# Clear water surf - what artificial to throw? Leader?



## Stoker1 (Feb 17, 2014)

What leader and artificial baits do you use for days like today where you could see 12' down?

Mainly coming from bass fishing where they don't carry such a set of chompers as the saltwater fish and have found that a leader is almost a necessity. Been out in the surf lately and getting plenty of hits on plastics but lose them often (mainly blue fish) but I'm after the fight so don't really care what they are. Btw, the blues were schooling like crazy, fish all around but it was tough. Even saw a ton of sheep head and reds but the blues were dominant.

Tied on a wire leader (both black wire & silver stainless) with the grubs/plastic swim baits and of course the hits dropped but at least I landed a few. Went back to live bait (pinfish) on a wire and landed many more, but the idea of casting is more appealing. 

Thanks for your insight.


----------



## Justin618 (Aug 18, 2013)

Any kind of cut bait would work. Mirrodines, topwater, spoons, gotchas etc. When it's that clear you can actually sight fish and watch the fish check out the bait and hit it. Also, should be able.to.see rays pretty good.

How was the grass?


----------



## hsiF deR (Oct 4, 2009)

I enjoy walking the beach on days like this. Like above, sight fishing is a blast when the water is like this. I carry a rod with 12# braid with about 8-10' of 12# flouro. I usually keep a pompano jig tied on because just about everything will eat it. If the fish won't eat it, scrounge up a sandflea and tip your jig. If they don't eat that, they won't eat anything. When it's real clear, I throw a small white jig head with a gulp shrimp or sand flea.


----------



## Stoker1 (Feb 17, 2014)

8-10 of #12 flourocarbon on braid. Guess I'll have to see how it casts but having never done it that way sounds strange.


----------



## Justin618 (Aug 18, 2013)

Stoker1 said:


> 8-10 of #12 flourocarbon on braid. Guess I'll have to see how it casts but having never done it that way sounds strange.

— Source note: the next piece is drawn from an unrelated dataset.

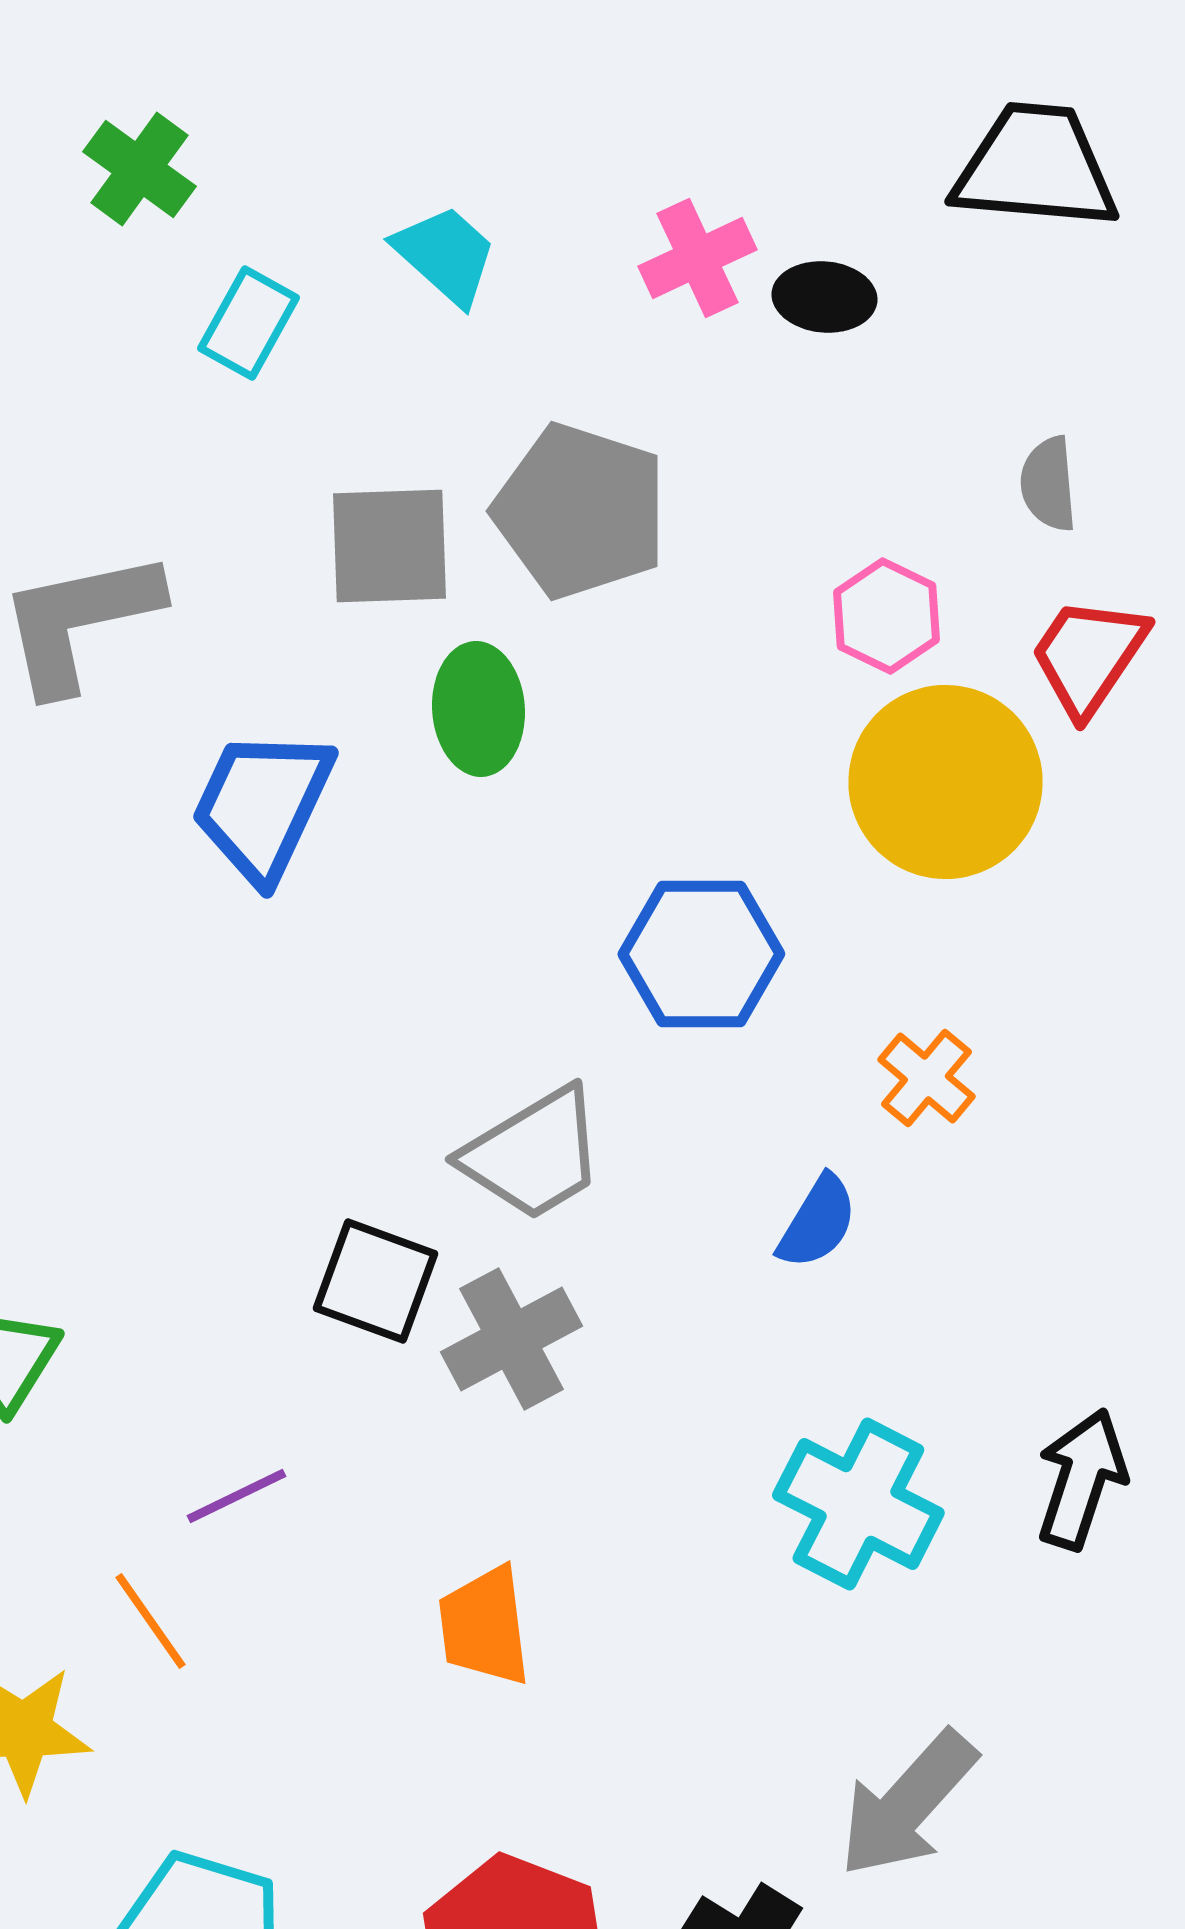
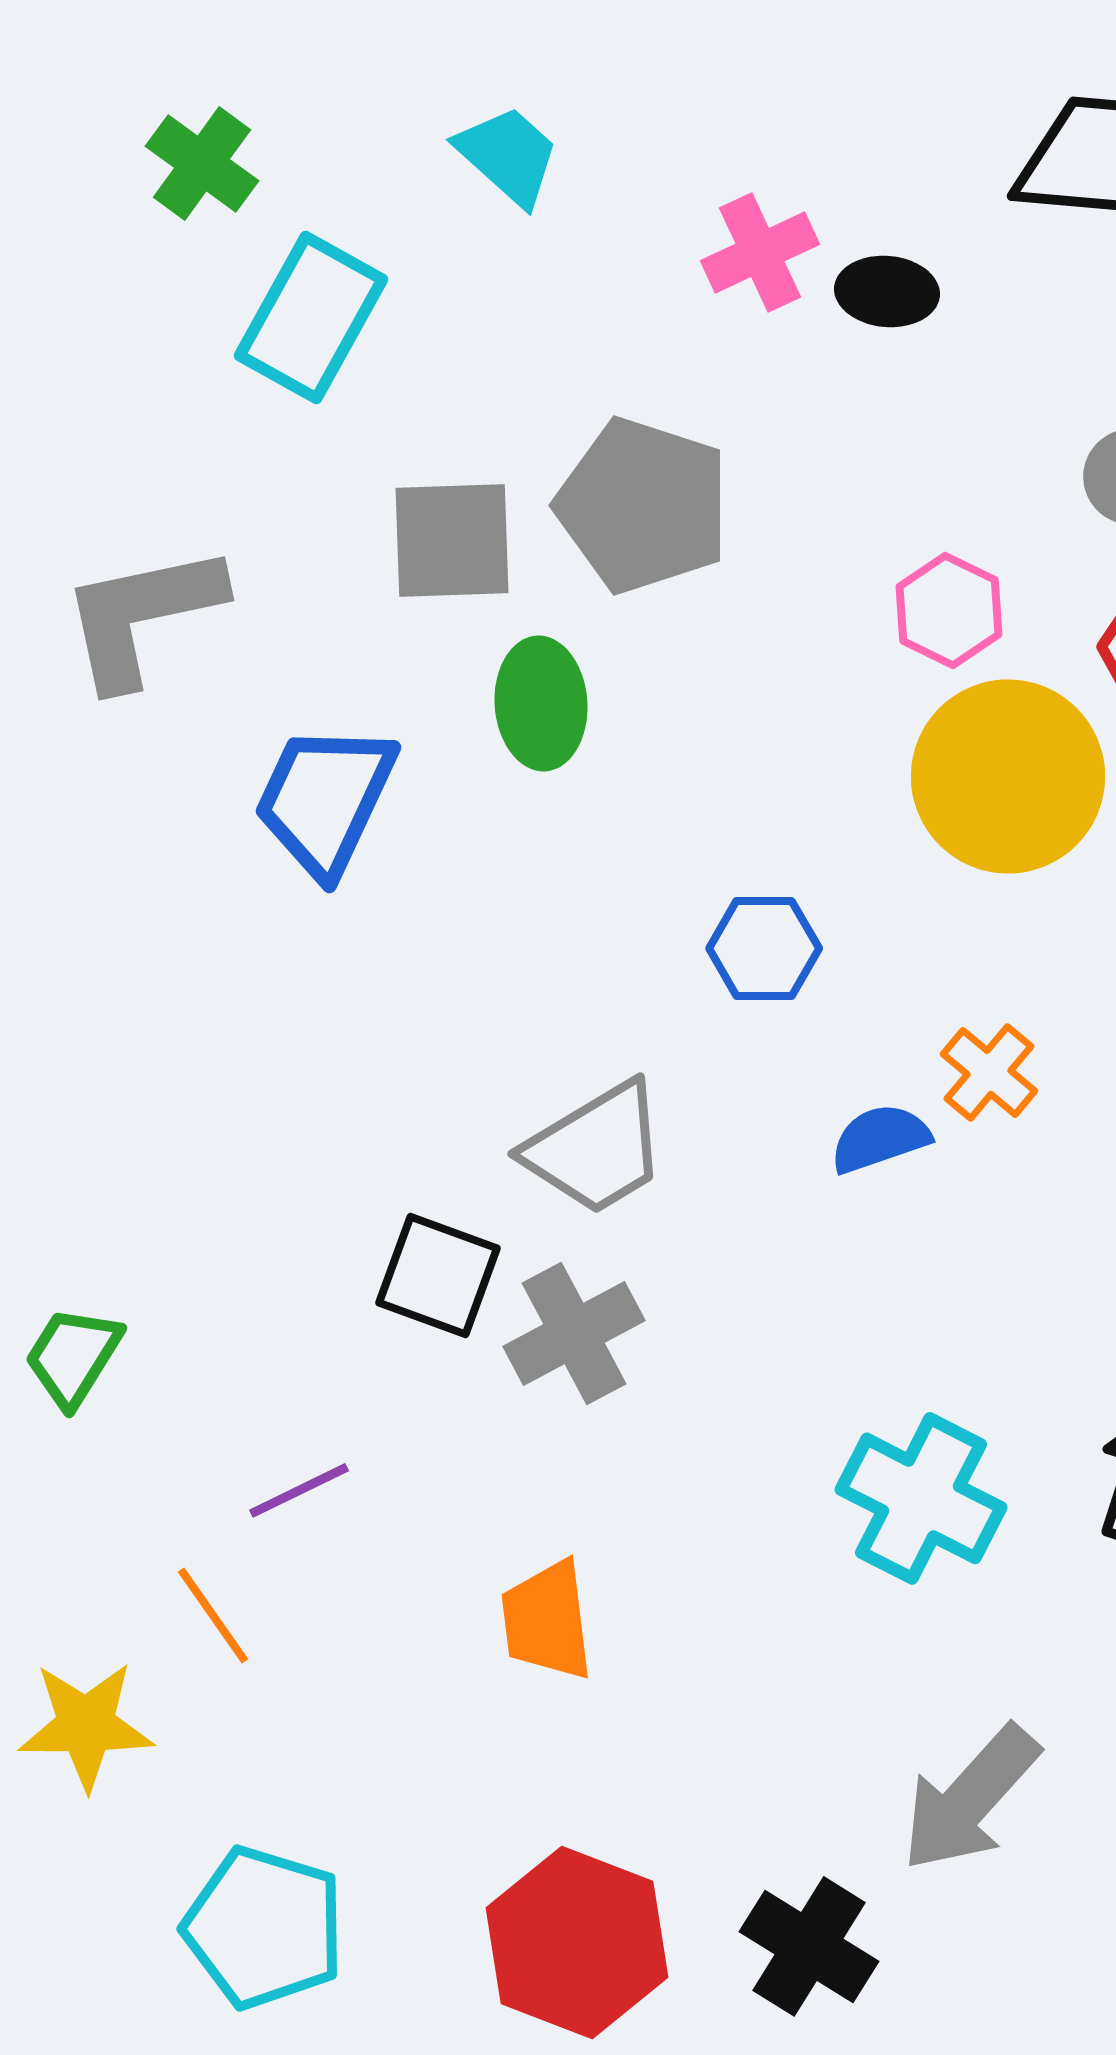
cyan trapezoid: (445, 255) -> (508, 155), moved
cyan rectangle: (248, 323) -> (311, 317), size x1.5
blue hexagon: (701, 954) -> (764, 948), size x0.7
blue semicircle: (817, 1222) -> (880, 1138), moved, turned -140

If running braid use a leader but you don't need 10-12'. 2' is plenty


----------



## hsiF deR (Oct 4, 2009)

Stoker1 said:


> 8-10 of #12 flourocarbon on braid. Guess I'll have to see how it casts but having never done it that way sounds strange.


I use long leaders if I plan to change baits with any regularity. If you use 2' and re tie twice you're down to 1'.


----------



## Stoker1 (Feb 17, 2014)

The 12# floro is good enough leader for bluefish? Man, there's a few swimming around with jigs in their mouths from tying them straight to 15# mono.


----------



## hsiF deR (Oct 4, 2009)

Stoker1 said:


> The 12# floro is good enough leader for bluefish? Man, there's a few swimming around with jigs in their mouths from tying them straight to 15# mono.


What I said in the above post was more geared for reds and pompano.

If you are targeting bluefish you can definitely get away with bigger leaders. I would probably use 30-40 pound and use a gotcha. I have caught lots in 10-15 pound flouro but you will lose some tackle.


----------